If you want to sort everyone, consider that you don't need to sort them perfectly: sort them to 2 significant figures. With 1M users you could update the leaderboard for the top 100 users in real time, the next 1000 users to the nearest 10, then the masses to the nearest 1% or 10%. You won't jump from place 500,000 to place 99 in one round.
Its meaningless to get the 10 user context above and below place 500,000--the ordering of the masses will be incredibly jittery from round to round due to the exponential distribution.
Edit: Take a look at the SO leaderboard.
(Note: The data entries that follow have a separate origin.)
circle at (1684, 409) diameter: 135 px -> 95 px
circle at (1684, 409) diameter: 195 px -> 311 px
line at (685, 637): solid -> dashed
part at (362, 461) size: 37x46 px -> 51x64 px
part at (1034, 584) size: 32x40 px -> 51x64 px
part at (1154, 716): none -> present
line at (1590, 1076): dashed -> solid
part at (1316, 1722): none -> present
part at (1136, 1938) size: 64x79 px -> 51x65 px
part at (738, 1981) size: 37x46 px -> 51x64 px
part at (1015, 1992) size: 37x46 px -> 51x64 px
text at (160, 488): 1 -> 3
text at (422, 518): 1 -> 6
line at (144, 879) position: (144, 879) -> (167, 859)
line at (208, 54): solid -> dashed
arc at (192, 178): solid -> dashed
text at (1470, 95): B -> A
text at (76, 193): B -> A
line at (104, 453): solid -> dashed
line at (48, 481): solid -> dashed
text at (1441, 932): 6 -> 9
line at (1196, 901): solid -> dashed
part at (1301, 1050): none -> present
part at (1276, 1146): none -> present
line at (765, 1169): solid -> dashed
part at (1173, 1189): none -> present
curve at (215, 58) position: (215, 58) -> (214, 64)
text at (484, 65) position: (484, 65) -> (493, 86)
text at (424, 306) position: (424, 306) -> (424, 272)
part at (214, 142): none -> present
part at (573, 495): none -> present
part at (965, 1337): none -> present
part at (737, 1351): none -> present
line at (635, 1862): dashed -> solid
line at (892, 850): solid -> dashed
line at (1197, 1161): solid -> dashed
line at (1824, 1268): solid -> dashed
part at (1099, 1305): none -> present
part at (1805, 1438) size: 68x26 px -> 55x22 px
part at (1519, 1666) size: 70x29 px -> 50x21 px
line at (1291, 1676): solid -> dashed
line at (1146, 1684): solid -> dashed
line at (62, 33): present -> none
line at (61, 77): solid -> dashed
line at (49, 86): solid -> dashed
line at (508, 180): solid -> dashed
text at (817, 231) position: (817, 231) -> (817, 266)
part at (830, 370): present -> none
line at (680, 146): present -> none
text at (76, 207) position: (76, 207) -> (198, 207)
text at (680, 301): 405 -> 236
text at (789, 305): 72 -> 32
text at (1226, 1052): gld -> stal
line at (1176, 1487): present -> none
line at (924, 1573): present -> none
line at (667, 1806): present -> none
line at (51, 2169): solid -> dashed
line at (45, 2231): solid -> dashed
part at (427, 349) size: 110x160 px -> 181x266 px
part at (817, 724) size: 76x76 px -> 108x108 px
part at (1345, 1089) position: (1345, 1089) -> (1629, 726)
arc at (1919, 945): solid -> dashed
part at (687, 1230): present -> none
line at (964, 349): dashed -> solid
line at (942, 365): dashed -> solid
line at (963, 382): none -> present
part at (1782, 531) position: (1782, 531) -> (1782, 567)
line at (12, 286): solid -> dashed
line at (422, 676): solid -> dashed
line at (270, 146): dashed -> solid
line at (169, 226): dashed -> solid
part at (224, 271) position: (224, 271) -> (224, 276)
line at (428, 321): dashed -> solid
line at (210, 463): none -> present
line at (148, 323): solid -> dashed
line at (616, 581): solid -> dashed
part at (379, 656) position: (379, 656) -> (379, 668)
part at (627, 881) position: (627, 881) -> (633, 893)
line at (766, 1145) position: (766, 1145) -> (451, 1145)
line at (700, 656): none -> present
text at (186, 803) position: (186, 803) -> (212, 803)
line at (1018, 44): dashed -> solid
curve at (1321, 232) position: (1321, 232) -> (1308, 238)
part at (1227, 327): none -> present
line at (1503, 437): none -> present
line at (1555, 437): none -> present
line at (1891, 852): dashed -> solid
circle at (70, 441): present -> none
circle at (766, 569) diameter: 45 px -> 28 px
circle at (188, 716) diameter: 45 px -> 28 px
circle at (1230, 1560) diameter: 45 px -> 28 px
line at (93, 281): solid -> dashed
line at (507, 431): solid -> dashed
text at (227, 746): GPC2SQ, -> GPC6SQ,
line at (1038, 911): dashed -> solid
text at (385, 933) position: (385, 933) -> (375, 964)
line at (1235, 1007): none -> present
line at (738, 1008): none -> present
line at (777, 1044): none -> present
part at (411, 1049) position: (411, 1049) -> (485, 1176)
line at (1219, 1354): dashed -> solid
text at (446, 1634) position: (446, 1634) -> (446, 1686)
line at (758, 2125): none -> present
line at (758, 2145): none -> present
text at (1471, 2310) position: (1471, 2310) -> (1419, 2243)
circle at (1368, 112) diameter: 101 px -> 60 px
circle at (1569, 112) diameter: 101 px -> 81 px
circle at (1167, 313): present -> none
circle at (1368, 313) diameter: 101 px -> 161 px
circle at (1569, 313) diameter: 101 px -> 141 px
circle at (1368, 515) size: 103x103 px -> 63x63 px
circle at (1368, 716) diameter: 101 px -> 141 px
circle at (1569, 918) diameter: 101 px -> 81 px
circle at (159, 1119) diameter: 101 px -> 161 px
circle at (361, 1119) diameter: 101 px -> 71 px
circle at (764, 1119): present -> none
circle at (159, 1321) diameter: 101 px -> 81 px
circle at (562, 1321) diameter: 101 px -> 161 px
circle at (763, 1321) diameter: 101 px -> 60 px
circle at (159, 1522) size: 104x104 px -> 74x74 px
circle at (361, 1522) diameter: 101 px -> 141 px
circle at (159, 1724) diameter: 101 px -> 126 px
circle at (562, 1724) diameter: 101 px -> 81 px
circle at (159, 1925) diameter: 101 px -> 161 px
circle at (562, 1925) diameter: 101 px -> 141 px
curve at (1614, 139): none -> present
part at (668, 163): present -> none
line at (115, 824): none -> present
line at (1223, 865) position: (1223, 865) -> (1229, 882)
Now go to page 500 out of 2500 (roughly 20th percentile). Is there any point to telling the people with rep '157' that the 10 people on either side of them also have rep '157'? You'll jump 20 places either way if your rep goes up or down a point. More extreme, is that right now the bottom 1056 pages (out of 2538), or the bottom 42% of users, are tied with rep 1. you get one more point, and you jumped up 1055 pages. Which is roughly a 37,000 increase in rank. It might be cool to tell them "you can beat 37k people if you get one more point!" but does it matter how many significant figures the 37k number has?
There's no value in knowing your peers on a ladder until you're already at the top, because anywhere but the top, there's an overwhelming number of them.
One million is not so much, I would try it the easy way first. If the points property is the thing you are sorting on that needs to be a database column. Then you can just do a count of points greater than the person in question to get the rank. To get other people near a person in question you do a query of people with higher points and sort ascending limit it to the number of people you want.
The tricky thing will be calculating the points on save. You need to use the current time as a bonus multiplier. One point now needs to turn into a number that is less than 1 point 5 days from now. If your users frequently gain points you will need to create a queue to handle the load.